>> Begin Rows

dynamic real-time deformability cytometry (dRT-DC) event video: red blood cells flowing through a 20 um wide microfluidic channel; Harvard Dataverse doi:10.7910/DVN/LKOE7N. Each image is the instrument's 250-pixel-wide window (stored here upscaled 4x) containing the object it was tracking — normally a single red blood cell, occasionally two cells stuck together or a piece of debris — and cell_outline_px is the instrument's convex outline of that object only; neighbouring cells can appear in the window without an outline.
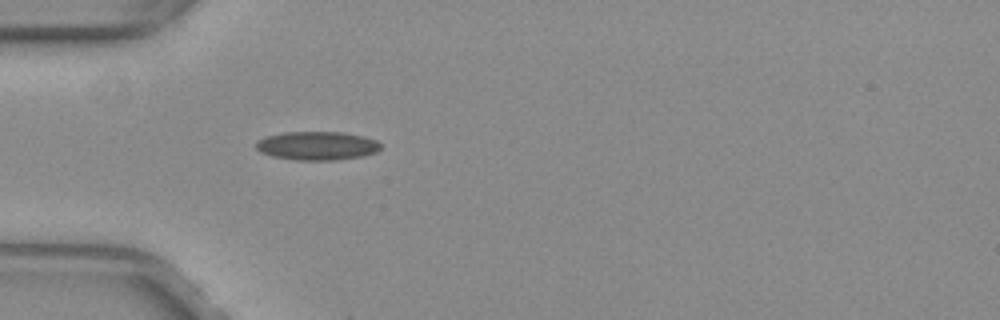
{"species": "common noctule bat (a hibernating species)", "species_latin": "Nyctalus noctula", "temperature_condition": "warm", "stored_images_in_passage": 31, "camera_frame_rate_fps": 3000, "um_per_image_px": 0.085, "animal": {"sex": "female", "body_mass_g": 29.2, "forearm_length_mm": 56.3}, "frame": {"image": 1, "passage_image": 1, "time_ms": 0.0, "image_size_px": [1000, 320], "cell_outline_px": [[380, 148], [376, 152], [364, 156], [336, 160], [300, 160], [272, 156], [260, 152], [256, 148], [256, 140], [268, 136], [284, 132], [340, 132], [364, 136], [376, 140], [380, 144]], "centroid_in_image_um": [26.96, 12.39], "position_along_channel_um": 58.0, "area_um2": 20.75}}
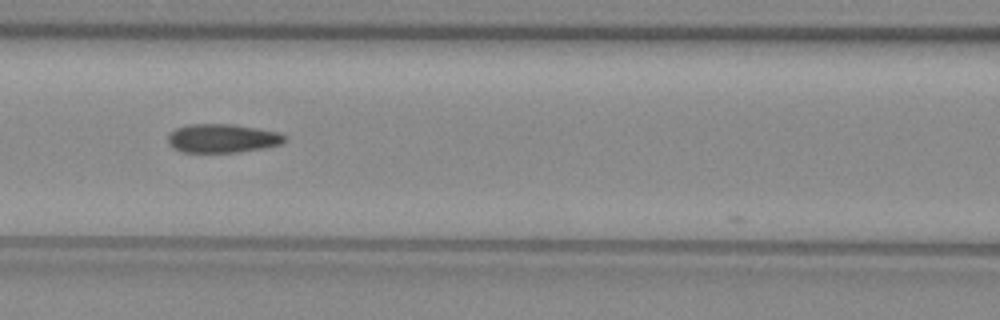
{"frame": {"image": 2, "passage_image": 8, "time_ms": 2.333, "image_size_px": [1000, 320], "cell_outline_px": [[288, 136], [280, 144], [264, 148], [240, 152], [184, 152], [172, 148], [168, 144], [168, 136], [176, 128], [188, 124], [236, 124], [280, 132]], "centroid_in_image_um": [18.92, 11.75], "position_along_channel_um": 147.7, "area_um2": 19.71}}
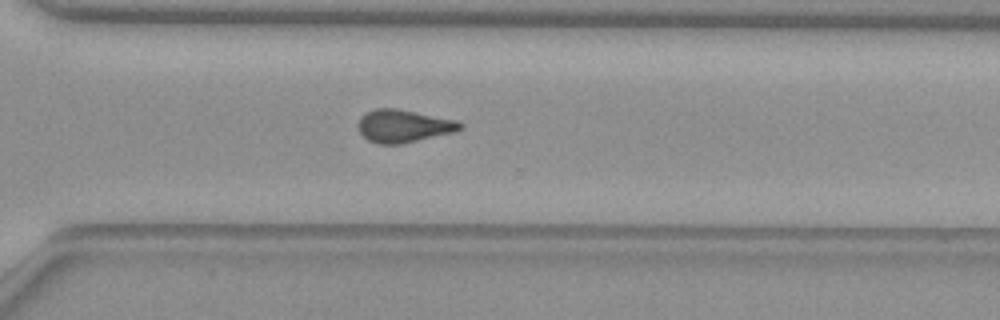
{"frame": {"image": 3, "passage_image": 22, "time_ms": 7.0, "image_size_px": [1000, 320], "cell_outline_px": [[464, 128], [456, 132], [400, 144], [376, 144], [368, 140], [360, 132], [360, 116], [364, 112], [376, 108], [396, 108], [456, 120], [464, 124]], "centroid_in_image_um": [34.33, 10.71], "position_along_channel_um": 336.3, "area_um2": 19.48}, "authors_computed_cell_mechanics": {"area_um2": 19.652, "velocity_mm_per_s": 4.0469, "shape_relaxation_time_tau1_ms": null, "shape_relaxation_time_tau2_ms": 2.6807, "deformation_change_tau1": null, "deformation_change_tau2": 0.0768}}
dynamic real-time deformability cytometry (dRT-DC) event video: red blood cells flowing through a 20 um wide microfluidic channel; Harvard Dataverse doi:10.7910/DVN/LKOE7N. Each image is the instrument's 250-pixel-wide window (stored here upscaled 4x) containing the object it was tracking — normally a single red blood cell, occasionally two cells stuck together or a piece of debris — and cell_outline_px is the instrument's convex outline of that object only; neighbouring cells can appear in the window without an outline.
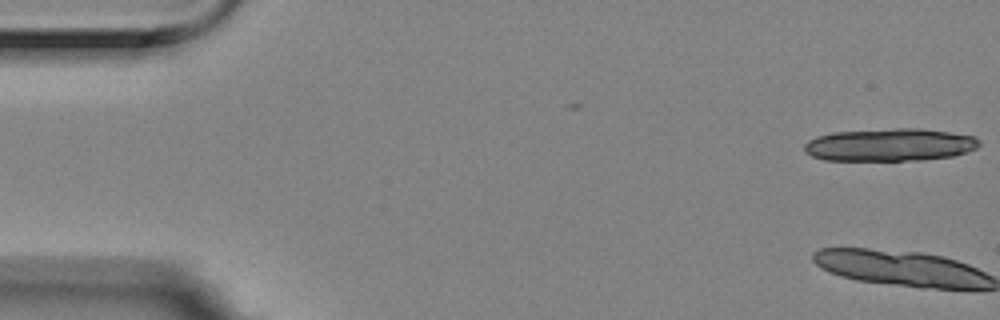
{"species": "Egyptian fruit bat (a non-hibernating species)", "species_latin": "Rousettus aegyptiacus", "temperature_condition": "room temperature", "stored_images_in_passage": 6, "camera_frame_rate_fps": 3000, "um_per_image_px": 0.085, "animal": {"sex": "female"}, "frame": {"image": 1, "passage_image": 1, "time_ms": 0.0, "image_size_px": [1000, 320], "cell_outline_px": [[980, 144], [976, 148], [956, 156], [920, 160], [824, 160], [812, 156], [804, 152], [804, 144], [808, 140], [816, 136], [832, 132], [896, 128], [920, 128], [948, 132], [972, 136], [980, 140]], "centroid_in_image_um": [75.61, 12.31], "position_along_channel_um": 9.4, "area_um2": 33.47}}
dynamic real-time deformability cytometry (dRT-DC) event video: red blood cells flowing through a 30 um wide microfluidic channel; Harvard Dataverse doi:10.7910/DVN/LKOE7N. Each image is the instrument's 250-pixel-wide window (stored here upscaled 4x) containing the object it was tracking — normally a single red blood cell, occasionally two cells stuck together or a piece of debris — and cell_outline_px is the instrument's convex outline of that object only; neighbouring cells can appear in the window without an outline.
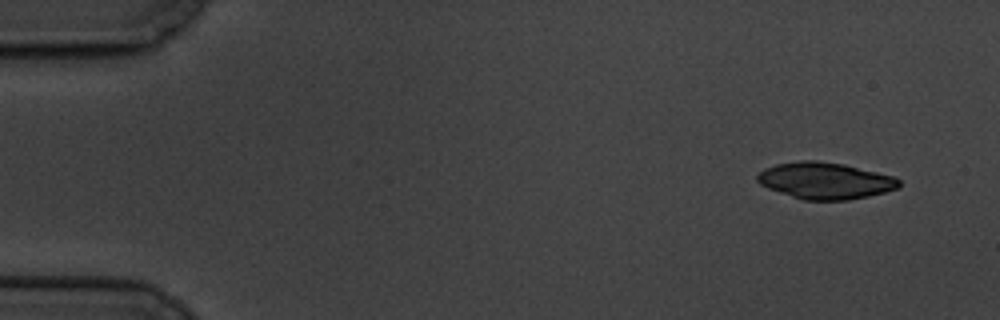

>> End Rows

| Work instructions |
Retype the records exactly. Any image in them should not appear in what you write.

| Result of the task |
dynamic real-time deformability cytometry (dRT-DC) event video: red blood cells flowing through a 20 um wide microfluidic channel; Harvard Dataverse doi:10.7910/DVN/LKOE7N. Each image is the instrument's 250-pixel-wide window (stored here upscaled 4x) containing the object it was tracking — normally a single red blood cell, occasionally two cells stuck together or a piece of debris — and cell_outline_px is the instrument's convex outline of that object only; neighbouring cells can appear in the window without an outline.
{"species": "common noctule bat (a hibernating species)", "species_latin": "Nyctalus noctula", "temperature_condition": "warm", "stored_images_in_passage": 31, "camera_frame_rate_fps": 3000, "um_per_image_px": 0.085, "animal": {"sex": "female", "body_mass_g": 29.2, "forearm_length_mm": 56.3}, "frame": {"image": 1, "passage_image": 1, "time_ms": 0.0, "image_size_px": [1000, 320], "cell_outline_px": [[380, 148], [376, 152], [364, 156], [336, 160], [300, 160], [272, 156], [260, 152], [256, 148], [256, 140], [268, 136], [284, 132], [340, 132], [364, 136], [376, 140], [380, 144]], "centroid_in_image_um": [26.96, 12.39], "position_along_channel_um": 58.0, "area_um2": 20.75}}
{"frame": {"image": 2, "passage_image": 8, "time_ms": 2.333, "image_size_px": [1000, 320], "cell_outline_px": [[288, 136], [280, 144], [264, 148], [240, 152], [184, 152], [172, 148], [168, 144], [168, 136], [176, 128], [188, 124], [236, 124], [280, 132]], "centroid_in_image_um": [18.92, 11.75], "position_along_channel_um": 147.7, "area_um2": 19.71}}
{"frame": {"image": 3, "passage_image": 22, "time_ms": 7.0, "image_size_px": [1000, 320], "cell_outline_px": [[464, 128], [456, 132], [400, 144], [376, 144], [368, 140], [360, 132], [360, 116], [364, 112], [376, 108], [396, 108], [456, 120], [464, 124]], "centroid_in_image_um": [34.33, 10.71], "position_along_channel_um": 336.3, "area_um2": 19.48}, "authors_computed_cell_mechanics": {"area_um2": 19.652, "velocity_mm_per_s": 4.0469, "shape_relaxation_time_tau1_ms": null, "shape_relaxation_time_tau2_ms": 2.6807, "deformation_change_tau1": null, "deformation_change_tau2": 0.0768}}
dynamic real-time deformability cytometry (dRT-DC) event video: red blood cells flowing through a 20 um wide microfluidic channel; Harvard Dataverse doi:10.7910/DVN/LKOE7N. Each image is the instrument's 250-pixel-wide window (stored here upscaled 4x) containing the object it was tracking — normally a single red blood cell, occasionally two cells stuck together or a piece of debris — and cell_outline_px is the instrument's convex outline of that object only; neighbouring cells can appear in the window without an outline.
{"species": "Egyptian fruit bat (a non-hibernating species)", "species_latin": "Rousettus aegyptiacus", "temperature_condition": "room temperature", "stored_images_in_passage": 6, "camera_frame_rate_fps": 3000, "um_per_image_px": 0.085, "animal": {"sex": "female"}, "frame": {"image": 1, "passage_image": 1, "time_ms": 0.0, "image_size_px": [1000, 320], "cell_outline_px": [[980, 144], [976, 148], [956, 156], [920, 160], [824, 160], [812, 156], [804, 152], [804, 144], [808, 140], [816, 136], [832, 132], [896, 128], [920, 128], [948, 132], [972, 136], [980, 140]], "centroid_in_image_um": [75.61, 12.31], "position_along_channel_um": 9.4, "area_um2": 33.47}}
dynamic real-time deformability cytometry (dRT-DC) event video: red blood cells flowing through a 30 um wide microfluidic channel; Harvard Dataverse doi:10.7910/DVN/LKOE7N. Each image is the instrument's 250-pixel-wide window (stored here upscaled 4x) containing the object it was tracking — normally a single red blood cell, occasionally two cells stuck together or a piece of debris — and cell_outline_px is the instrument's convex outline of that object only; neighbouring cells can appear in the window without an outline.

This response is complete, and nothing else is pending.